Dataset records

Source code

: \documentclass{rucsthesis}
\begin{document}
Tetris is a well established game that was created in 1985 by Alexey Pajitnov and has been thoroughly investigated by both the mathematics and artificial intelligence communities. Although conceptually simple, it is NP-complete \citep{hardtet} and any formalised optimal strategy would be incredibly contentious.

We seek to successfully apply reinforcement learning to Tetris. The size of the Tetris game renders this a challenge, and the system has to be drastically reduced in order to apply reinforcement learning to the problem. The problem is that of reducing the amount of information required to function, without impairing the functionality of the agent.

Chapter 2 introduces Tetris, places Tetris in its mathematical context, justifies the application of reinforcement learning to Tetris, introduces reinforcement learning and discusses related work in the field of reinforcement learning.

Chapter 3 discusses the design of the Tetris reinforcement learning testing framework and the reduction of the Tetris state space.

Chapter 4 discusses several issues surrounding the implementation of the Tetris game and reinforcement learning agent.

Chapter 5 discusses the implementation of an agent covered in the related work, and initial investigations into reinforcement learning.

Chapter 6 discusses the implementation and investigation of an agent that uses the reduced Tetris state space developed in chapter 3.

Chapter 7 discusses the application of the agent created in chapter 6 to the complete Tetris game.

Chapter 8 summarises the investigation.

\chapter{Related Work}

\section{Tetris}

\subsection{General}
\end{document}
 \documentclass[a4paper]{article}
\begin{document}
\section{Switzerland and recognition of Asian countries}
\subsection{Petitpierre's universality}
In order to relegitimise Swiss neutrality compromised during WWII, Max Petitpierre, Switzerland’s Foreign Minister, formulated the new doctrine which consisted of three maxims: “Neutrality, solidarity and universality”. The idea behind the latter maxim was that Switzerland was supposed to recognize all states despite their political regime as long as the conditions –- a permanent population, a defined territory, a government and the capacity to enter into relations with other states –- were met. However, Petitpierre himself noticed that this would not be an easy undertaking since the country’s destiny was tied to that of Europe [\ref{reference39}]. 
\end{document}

WORK TASK
Your reply should contain every entry, repeated exactly.

RESPONSE AREA
Source code

: \documentclass{rucsthesis}
\begin{document}
Tetris is a well established game that was created in 1985 by Alexey Pajitnov and has been thoroughly investigated by both the mathematics and artificial intelligence communities. Although conceptually simple, it is NP-complete \citep{hardtet} and any formalised optimal strategy would be incredibly contentious.

We seek to successfully apply reinforcement learning to Tetris. The size of the Tetris game renders this a challenge, and the system has to be drastically reduced in order to apply reinforcement learning to the problem. The problem is that of reducing the amount of information required to function, without impairing the functionality of the agent.

Chapter 2 introduces Tetris, places Tetris in its mathematical context, justifies the application of reinforcement learning to Tetris, introduces reinforcement learning and discusses related work in the field of reinforcement learning.

Chapter 3 discusses the design of the Tetris reinforcement learning testing framework and the reduction of the Tetris state space.

Chapter 4 discusses several issues surrounding the implementation of the Tetris game and reinforcement learning agent.

Chapter 5 discusses the implementation of an agent covered in the related work, and initial investigations into reinforcement learning.

Chapter 6 discusses the implementation and investigation of an agent that uses the reduced Tetris state space developed in chapter 3.

Chapter 7 discusses the application of the agent created in chapter 6 to the complete Tetris game.

Chapter 8 summarises the investigation.

\chapter{Related Work}

\section{Tetris}

\subsection{General}
\end{document}
 \documentclass[a4paper]{article}
\begin{document}
\section{Switzerland and recognition of Asian countries}
\subsection{Petitpierre's universality}
In order to relegitimise Swiss neutrality compromised during WWII, Max Petitpierre, Switzerland’s Foreign Minister, formulated the new doctrine which consisted of three maxims: “Neutrality, solidarity and universality”. The idea behind the latter maxim was that Switzerland was supposed to recognize all states despite their political regime as long as the conditions –- a permanent population, a defined territory, a government and the capacity to enter into relations with other states –- were met. However, Petitpierre himself noticed that this would not be an easy undertaking since the country’s destiny was tied to that of Europe [\ref{reference39}]. 
\end{document}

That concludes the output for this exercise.